Saturday, 15 November 2014

Mr Mac and Me by Esther Freud

Mr Mac and Me is to my mind the perfect kind of book. Set in 1914, it tells the story of Thomas Maggs, whose father runs a pub in a village on the Suffolk coast. There's not a lot of money to spare and pa tends to drink the profits, while his mother copes as best she can. There are two older sisters, including Ann who helps around the pub, with thirteen-year-old Thomas by far the youngest, though there are six older brothers buried in the churchyard.
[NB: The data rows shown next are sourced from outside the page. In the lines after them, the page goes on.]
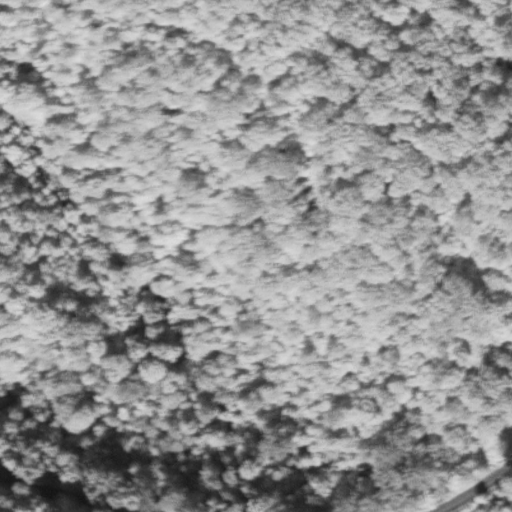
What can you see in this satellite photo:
road: (108, 446)
road: (476, 491)
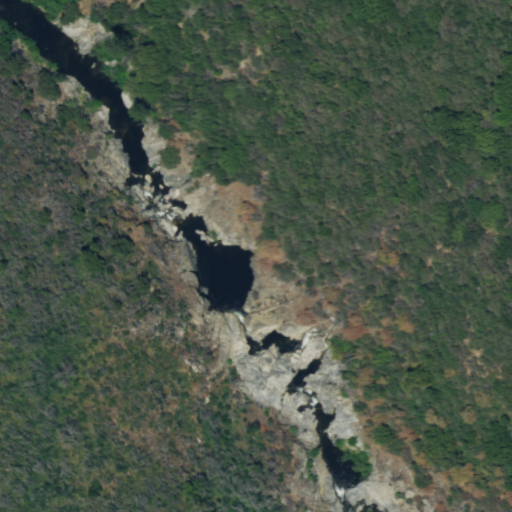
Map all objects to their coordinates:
river: (197, 253)
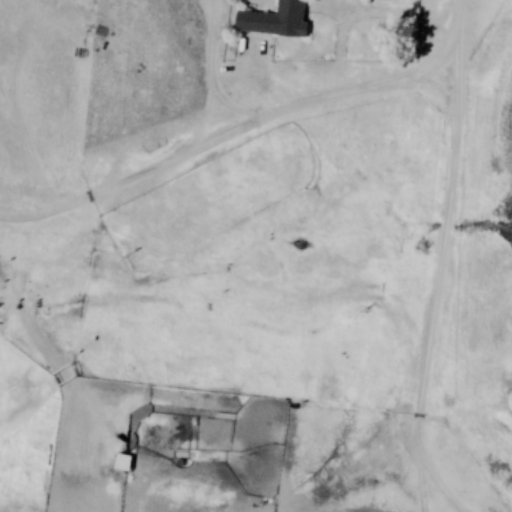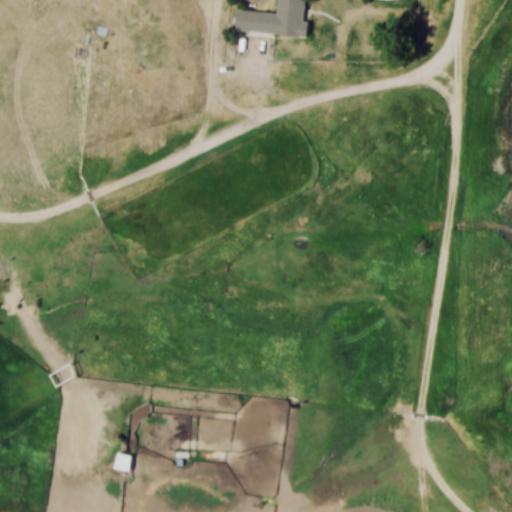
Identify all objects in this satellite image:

    Thomas has a club foot, but it doesn't stop him roaming around the countryside, making the journey to school, and being taken on by the local rope-maker as a part-time assistant. It is a dying art, and we are reminded of the changes in store as the nation is drawn into World War One.
    Ann tearfully farewells the boy she loves as he joins the navy and we wonder if she will see him again. Everyone expects the war to be over by Christmas, and the effects of the waiting and wondering, the shock of casualty lists on a small village are nicely recounted here. And then there's 'DORA' - the Defence of the Realm Act, which has the locals on the look out for spies, and prosecutes people for showing light after dark or owning binoculars. Thomas takes Dora very seriously.
    Into Thomas's world a Scottish artist, Charles Rennie Mackintosh, arrives with his wife and the three of them strike up a friendship. Thomas does odd jobs for them, while Mackintosh's wife, Margaret, feeds him up and the two encourage Thomas's own artistic endeavour. Thomas, who yearns for a life at sea, has been covering the margins of his schoolbooks with delicate drawings of ships.
    Mr Mac and Me is very much a coming of age novel and with that there are many dawning realisations for Thomas. There is love too, as Thomas witnesses the pangs of love his sister goes through, and his own over one of the Scottish herring girls who arrive every autumn. And in the background there is the war. Slowly the everyday villager has to come to terms with the horrific casualties, and the sinking of British ships. On a still night you can even hear the guns from over the Channel.
    It is an interesting time, perfectly captured in the microcosm of a Suffolk village, and the small world of a young boy. But I was particularly drawn to the story of Charles Rennie Mackintosh, a very real artist and architect who produced exquisite watercolours and designed some of Britain's much loved buildings. Forgotten and ignored in his own time, he is now something of a national treasure. Margaret's work also shines.
    Freud has made the pair quirky, charming and kindly, but also passionate, and even stubborn and difficult, as anyone who has to fight for their art can tend to be. The friendship with Thomas brings many of these qualities to life and Thomas as a thirteen year old, struggling to make sense of the world, is the perfect narrator. Mr Mac and Me is Esther Freud at her best and, to me, something of a living treasure.